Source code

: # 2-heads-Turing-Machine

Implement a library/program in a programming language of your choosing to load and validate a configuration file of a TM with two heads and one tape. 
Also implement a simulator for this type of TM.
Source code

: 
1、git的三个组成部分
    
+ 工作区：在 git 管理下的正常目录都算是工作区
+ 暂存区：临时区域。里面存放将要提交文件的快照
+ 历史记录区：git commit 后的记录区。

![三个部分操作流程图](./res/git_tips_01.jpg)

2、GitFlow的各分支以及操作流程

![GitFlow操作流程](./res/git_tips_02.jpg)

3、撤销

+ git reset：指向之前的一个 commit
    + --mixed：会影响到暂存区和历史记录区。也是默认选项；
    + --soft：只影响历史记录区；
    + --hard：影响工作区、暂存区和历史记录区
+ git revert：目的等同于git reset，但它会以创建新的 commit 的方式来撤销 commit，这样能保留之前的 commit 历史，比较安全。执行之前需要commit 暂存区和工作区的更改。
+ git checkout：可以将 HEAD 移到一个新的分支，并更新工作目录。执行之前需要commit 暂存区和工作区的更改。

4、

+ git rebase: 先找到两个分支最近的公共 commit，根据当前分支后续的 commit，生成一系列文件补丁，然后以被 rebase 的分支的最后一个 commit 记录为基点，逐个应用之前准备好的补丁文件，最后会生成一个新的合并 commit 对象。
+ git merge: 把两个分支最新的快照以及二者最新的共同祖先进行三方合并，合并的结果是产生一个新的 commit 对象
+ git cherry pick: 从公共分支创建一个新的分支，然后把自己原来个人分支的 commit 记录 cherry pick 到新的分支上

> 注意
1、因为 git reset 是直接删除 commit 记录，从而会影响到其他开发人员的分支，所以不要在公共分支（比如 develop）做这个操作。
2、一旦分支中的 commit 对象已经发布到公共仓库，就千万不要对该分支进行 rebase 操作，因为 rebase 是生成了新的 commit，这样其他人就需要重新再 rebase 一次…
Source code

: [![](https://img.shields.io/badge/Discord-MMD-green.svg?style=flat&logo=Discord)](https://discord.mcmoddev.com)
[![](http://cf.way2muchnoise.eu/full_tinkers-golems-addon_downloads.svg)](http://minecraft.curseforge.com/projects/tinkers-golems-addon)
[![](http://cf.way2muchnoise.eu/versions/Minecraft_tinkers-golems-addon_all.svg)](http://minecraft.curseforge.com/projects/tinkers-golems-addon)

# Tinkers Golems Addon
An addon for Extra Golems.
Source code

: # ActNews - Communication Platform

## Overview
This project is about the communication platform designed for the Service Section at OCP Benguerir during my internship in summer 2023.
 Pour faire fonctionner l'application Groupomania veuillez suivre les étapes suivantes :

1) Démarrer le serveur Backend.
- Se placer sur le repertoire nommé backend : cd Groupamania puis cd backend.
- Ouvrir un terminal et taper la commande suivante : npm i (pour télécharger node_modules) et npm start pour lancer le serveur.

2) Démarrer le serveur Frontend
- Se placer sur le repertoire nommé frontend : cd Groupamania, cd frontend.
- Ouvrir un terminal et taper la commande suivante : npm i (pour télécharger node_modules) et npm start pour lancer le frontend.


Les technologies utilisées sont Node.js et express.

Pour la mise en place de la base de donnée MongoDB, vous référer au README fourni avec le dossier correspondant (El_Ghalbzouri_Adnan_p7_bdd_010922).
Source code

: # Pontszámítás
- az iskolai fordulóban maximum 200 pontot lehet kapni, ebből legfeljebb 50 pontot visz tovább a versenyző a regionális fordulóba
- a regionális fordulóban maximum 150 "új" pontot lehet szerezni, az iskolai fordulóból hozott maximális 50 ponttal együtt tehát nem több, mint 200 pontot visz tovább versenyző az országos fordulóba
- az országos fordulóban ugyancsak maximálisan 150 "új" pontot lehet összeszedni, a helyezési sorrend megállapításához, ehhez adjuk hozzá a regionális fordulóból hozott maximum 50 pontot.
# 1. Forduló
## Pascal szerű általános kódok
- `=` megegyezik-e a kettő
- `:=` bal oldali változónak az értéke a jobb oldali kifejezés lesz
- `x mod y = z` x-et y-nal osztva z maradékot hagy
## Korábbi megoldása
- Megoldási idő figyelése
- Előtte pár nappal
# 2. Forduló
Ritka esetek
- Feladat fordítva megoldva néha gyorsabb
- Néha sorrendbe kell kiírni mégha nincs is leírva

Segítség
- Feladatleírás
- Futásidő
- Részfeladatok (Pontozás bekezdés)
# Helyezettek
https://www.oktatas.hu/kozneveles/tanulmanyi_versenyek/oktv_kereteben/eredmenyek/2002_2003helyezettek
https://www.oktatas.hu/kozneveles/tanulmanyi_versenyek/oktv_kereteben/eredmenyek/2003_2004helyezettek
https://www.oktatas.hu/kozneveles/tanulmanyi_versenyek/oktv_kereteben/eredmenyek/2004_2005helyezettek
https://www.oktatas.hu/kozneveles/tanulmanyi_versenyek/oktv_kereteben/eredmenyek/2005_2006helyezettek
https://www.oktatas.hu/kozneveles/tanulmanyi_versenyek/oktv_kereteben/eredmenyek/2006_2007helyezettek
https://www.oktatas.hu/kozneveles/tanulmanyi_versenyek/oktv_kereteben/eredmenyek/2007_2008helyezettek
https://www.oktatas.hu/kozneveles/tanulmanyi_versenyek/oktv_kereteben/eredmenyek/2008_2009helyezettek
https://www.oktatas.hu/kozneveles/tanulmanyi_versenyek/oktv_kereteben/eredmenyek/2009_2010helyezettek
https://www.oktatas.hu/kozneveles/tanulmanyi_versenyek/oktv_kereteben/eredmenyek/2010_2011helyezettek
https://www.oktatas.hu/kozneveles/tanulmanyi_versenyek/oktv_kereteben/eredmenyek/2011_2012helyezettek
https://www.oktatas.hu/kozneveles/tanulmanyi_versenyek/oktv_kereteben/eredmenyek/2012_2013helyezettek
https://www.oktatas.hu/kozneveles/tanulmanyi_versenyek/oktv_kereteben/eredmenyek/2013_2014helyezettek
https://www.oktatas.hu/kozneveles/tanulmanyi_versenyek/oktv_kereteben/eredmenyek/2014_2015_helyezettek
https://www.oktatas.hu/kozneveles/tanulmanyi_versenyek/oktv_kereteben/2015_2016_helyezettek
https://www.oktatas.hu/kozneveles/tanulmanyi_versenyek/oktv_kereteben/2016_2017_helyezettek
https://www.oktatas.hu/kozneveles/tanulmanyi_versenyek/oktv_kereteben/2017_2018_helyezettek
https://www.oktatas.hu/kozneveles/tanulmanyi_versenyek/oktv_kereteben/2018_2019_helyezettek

━━━━━━━━━━

- What needs to be done: Give back the whole listing above, identical in every line.

- Answer to this problem:
Source code

: # 2-heads-Turing-Machine

Implement a library/program in a programming language of your choosing to load and validate a configuration file of a TM with two heads and one tape. 
Also implement a simulator for this type of TM.
Source code

: 
1、git的三个组成部分
    
+ 工作区：在 git 管理下的正常目录都算是工作区
+ 暂存区：临时区域。里面存放将要提交文件的快照
+ 历史记录区：git commit 后的记录区。

![三个部分操作流程图](./res/git_tips_01.jpg)

2、GitFlow的各分支以及操作流程

![GitFlow操作流程](./res/git_tips_02.jpg)

3、撤销

+ git reset：指向之前的一个 commit
    + --mixed：会影响到暂存区和历史记录区。也是默认选项；
    + --soft：只影响历史记录区；
    + --hard：影响工作区、暂存区和历史记录区
+ git revert：目的等同于git reset，但它会以创建新的 commit 的方式来撤销 commit，这样能保留之前的 commit 历史，比较安全。执行之前需要commit 暂存区和工作区的更改。
+ git checkout：可以将 HEAD 移到一个新的分支，并更新工作目录。执行之前需要commit 暂存区和工作区的更改。

4、

+ git rebase: 先找到两个分支最近的公共 commit，根据当前分支后续的 commit，生成一系列文件补丁，然后以被 rebase 的分支的最后一个 commit 记录为基点，逐个应用之前准备好的补丁文件，最后会生成一个新的合并 commit 对象。
+ git merge: 把两个分支最新的快照以及二者最新的共同祖先进行三方合并，合并的结果是产生一个新的 commit 对象
+ git cherry pick: 从公共分支创建一个新的分支，然后把自己原来个人分支的 commit 记录 cherry pick 到新的分支上

> 注意
1、因为 git reset 是直接删除 commit 记录，从而会影响到其他开发人员的分支，所以不要在公共分支（比如 develop）做这个操作。
2、一旦分支中的 commit 对象已经发布到公共仓库，就千万不要对该分支进行 rebase 操作，因为 rebase 是生成了新的 commit，这样其他人就需要重新再 rebase 一次…
Source code

: [![](https://img.shields.io/badge/Discord-MMD-green.svg?style=flat&logo=Discord)](https://discord.mcmoddev.com)
[![](http://cf.way2muchnoise.eu/full_tinkers-golems-addon_downloads.svg)](http://minecraft.curseforge.com/projects/tinkers-golems-addon)
[![](http://cf.way2muchnoise.eu/versions/Minecraft_tinkers-golems-addon_all.svg)](http://minecraft.curseforge.com/projects/tinkers-golems-addon)

# Tinkers Golems Addon
An addon for Extra Golems.
Source code

: # ActNews - Communication Platform

## Overview
This project is about the communication platform designed for the Service Section at OCP Benguerir during my internship in summer 2023.
 Pour faire fonctionner l'application Groupomania veuillez suivre les étapes suivantes :

1) Démarrer le serveur Backend.
- Se placer sur le repertoire nommé backend : cd Groupamania puis cd backend.
- Ouvrir un terminal et taper la commande suivante : npm i (pour télécharger node_modules) et npm start pour lancer le serveur.

2) Démarrer le serveur Frontend
- Se placer sur le repertoire nommé frontend : cd Groupamania, cd frontend.
- Ouvrir un terminal et taper la commande suivante : npm i (pour télécharger node_modules) et npm start pour lancer le frontend.


Les technologies utilisées sont Node.js et express.

Pour la mise en place de la base de donnée MongoDB, vous référer au README fourni avec le dossier correspondant (El_Ghalbzouri_Adnan_p7_bdd_010922).
Source code

: # Pontszámítás
- az iskolai fordulóban maximum 200 pontot lehet kapni, ebből legfeljebb 50 pontot visz tovább a versenyző a regionális fordulóba
- a regionális fordulóban maximum 150 "új" pontot lehet szerezni, az iskolai fordulóból hozott maximális 50 ponttal együtt tehát nem több, mint 200 pontot visz tovább versenyző az országos fordulóba
- az országos fordulóban ugyancsak maximálisan 150 "új" pontot lehet összeszedni, a helyezési sorrend megállapításához, ehhez adjuk hozzá a regionális fordulóból hozott maximum 50 pontot.
# 1. Forduló
## Pascal szerű általános kódok
- `=` megegyezik-e a kettő
- `:=` bal oldali változónak az értéke a jobb oldali kifejezés lesz
- `x mod y = z` x-et y-nal osztva z maradékot hagy
## Korábbi megoldása
- Megoldási idő figyelése
- Előtte pár nappal
# 2. Forduló
Ritka esetek
- Feladat fordítva megoldva néha gyorsabb
- Néha sorrendbe kell kiírni mégha nincs is leírva

Segítség
- Feladatleírás
- Futásidő
- Részfeladatok (Pontozás bekezdés)
# Helyezettek
https://www.oktatas.hu/kozneveles/tanulmanyi_versenyek/oktv_kereteben/eredmenyek/2002_2003helyezettek
https://www.oktatas.hu/kozneveles/tanulmanyi_versenyek/oktv_kereteben/eredmenyek/2003_2004helyezettek
https://www.oktatas.hu/kozneveles/tanulmanyi_versenyek/oktv_kereteben/eredmenyek/2004_2005helyezettek
https://www.oktatas.hu/kozneveles/tanulmanyi_versenyek/oktv_kereteben/eredmenyek/2005_2006helyezettek
https://www.oktatas.hu/kozneveles/tanulmanyi_versenyek/oktv_kereteben/eredmenyek/2006_2007helyezettek
https://www.oktatas.hu/kozneveles/tanulmanyi_versenyek/oktv_kereteben/eredmenyek/2007_2008helyezettek
https://www.oktatas.hu/kozneveles/tanulmanyi_versenyek/oktv_kereteben/eredmenyek/2008_2009helyezettek
https://www.oktatas.hu/kozneveles/tanulmanyi_versenyek/oktv_kereteben/eredmenyek/2009_2010helyezettek
https://www.oktatas.hu/kozneveles/tanulmanyi_versenyek/oktv_kereteben/eredmenyek/2010_2011helyezettek
https://www.oktatas.hu/kozneveles/tanulmanyi_versenyek/oktv_kereteben/eredmenyek/2011_2012helyezettek
https://www.oktatas.hu/kozneveles/tanulmanyi_versenyek/oktv_kereteben/eredmenyek/2012_2013helyezettek
https://www.oktatas.hu/kozneveles/tanulmanyi_versenyek/oktv_kereteben/eredmenyek/2013_2014helyezettek
https://www.oktatas.hu/kozneveles/tanulmanyi_versenyek/oktv_kereteben/eredmenyek/2014_2015_helyezettek
https://www.oktatas.hu/kozneveles/tanulmanyi_versenyek/oktv_kereteben/2015_2016_helyezettek
https://www.oktatas.hu/kozneveles/tanulmanyi_versenyek/oktv_kereteben/2016_2017_helyezettek
https://www.oktatas.hu/kozneveles/tanulmanyi_versenyek/oktv_kereteben/2017_2018_helyezettek
https://www.oktatas.hu/kozneveles/tanulmanyi_versenyek/oktv_kereteben/2018_2019_helyezettek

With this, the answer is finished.